* Data listing:

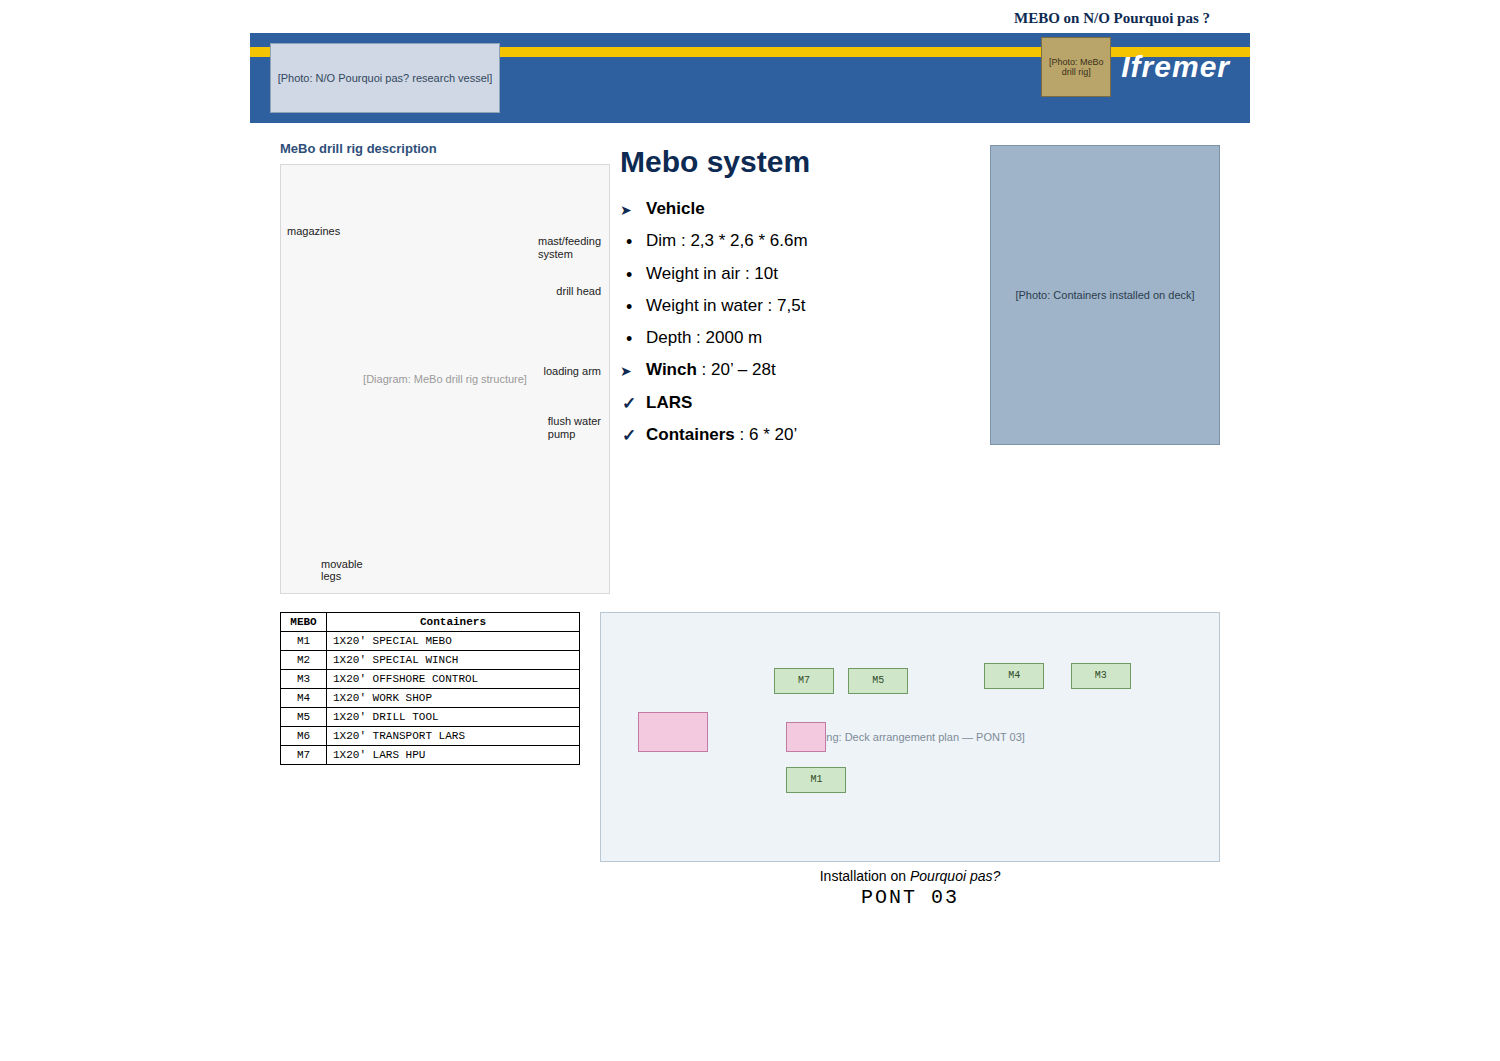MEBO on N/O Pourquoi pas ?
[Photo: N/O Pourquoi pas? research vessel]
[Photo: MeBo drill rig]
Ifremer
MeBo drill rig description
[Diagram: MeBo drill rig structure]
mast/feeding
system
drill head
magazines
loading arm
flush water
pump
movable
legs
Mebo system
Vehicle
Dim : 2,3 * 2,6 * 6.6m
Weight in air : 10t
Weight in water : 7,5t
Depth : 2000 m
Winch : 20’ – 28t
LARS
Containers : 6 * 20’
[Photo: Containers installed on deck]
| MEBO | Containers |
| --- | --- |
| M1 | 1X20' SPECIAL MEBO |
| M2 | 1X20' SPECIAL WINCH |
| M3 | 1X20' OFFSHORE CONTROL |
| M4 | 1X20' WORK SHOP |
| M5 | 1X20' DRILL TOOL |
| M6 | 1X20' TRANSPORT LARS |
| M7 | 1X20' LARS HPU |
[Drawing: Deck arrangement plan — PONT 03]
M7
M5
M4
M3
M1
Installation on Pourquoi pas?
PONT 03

--

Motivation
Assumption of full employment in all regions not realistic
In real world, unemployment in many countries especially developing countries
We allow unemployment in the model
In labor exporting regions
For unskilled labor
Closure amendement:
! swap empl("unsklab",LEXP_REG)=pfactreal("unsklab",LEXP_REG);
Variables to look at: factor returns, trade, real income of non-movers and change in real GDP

* What you will do: An exact number is called for here: how many lines across the records contain the word "regions". Nothing else belongs in the answer.

* Response: 2